I had just finished my first year in college. I was getting a few assignments to shoot. I had an agenda of making a film every month. This is the movie I came up with. It started as a simple following assignment. And it turned out to be a short and sweet documentary which earned me multiple awards in the years to come. And most importantly it showed me how difficult it is to even think to produce one short film per month.
It is the story of a man who came to Mumbai in search of a better and comforting life. The main character is a bhelwala (street chat seller) who is selling bhel in Mumbai for 16 years. The story explores the problems he faced and how his roommates helped him find solutions from time to time. Furthermore, the story explains his thoughts about his wife and his four kids which stay in village. Why doesn’t he bring them in Mumbai? Doesn’t he miss them? The story explains.
I am listing down a number of things I learnt while making the film:
1. Get your character right: Find an interesting enough character and your job is half done. Well, not literally. But a character with multiple personal challenges commands attention.
2. Multiple locations: I had a number of options open. The fact that attracted me with this particular subject was that he roams from place to place. I had the liberty of changing the location as I shoot him. I had the liberty of making him stand anywhere I like and take a timelapse. In the end my choice of locations made it look even more cinematic.
3. Small crew, small camera: I like to work alone. But a small crew of dedicated members is always welcome. Smaller the camera, lesser the attention. When using a DSLR, it is really easy to go around taking shots that you like. If you can manage to do so with a camera even smaller, nothing like it. At times, the complexity of the shot, the locations demand the use of smaller cameras with inferior power. But if the end result is going to be interesting enough, it doesn’t really matter.
4. The story is made on the edit table: After the interviews I was trying so hard to make him look like the hero of my film. It didn’t work out. I had to change the story by a great extent after taking his interview. And that actually worked in my favour.
5. Hide that lapel mic: Pretty simple actually. Take 5 seconds out of your precious time and pay attention to these smaller mistakes you can easily avoid.
6. Inserts and cut aways: I finished off the interview in a day. However it took me two and a half months to finish the documentary. I was roaming all over Mumbai collecting small clips for my film, making timelapses and staging some shots as well.
7. Hardwork, hardwork and hardwork: It’s a simple formula actually. To make something, anything, you have to devote your time. You cannot produce anything worthwhile without putting in your heart and soul. It is just not possible. That’s why I feel making a film in 1 month is kind of unrealistic and cruel. It kills the art.

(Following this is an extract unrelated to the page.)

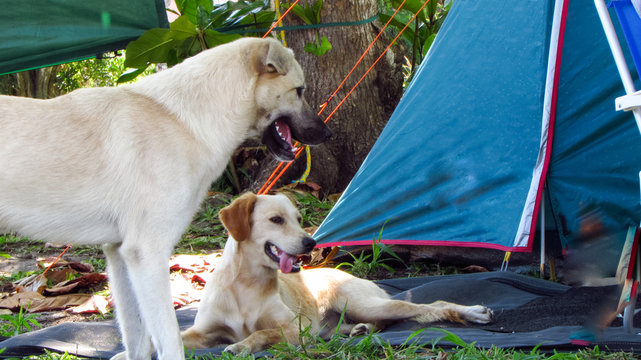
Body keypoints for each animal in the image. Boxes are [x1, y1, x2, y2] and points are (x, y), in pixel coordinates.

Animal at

8. You can’t make the films you don’t like: And the opposite of this is also true. My father disliked the film as I showed him the first cut. This was the first film, he told me that he did not like. It was a major blow. Yet towards the end I was eager on finishing it. I just wanted to know what have I invested in…
9. Take care of that hard drive: Luckily I had the export of the film on my laptop. My portable hard drive crashed and it had my FCP files. I could never retrieve the edit. I wanted to make a smaller version, I couldn’t.
10. The best compliment: As I stated above, this started as an assignment at FX School. We were told to follow any interesting character and ask him questions about his life. Making a documentary out of it came much later in our syllabus. When I showed it to my professor, she asked me for the FCP edit file. I told her that it wasn’t possible for me to retrieve it. She refused to accept my submission saying she does not believe that I made it. This, by far, is the best compliment I have ever received for my film. (Although it wasn’t intended to be one!)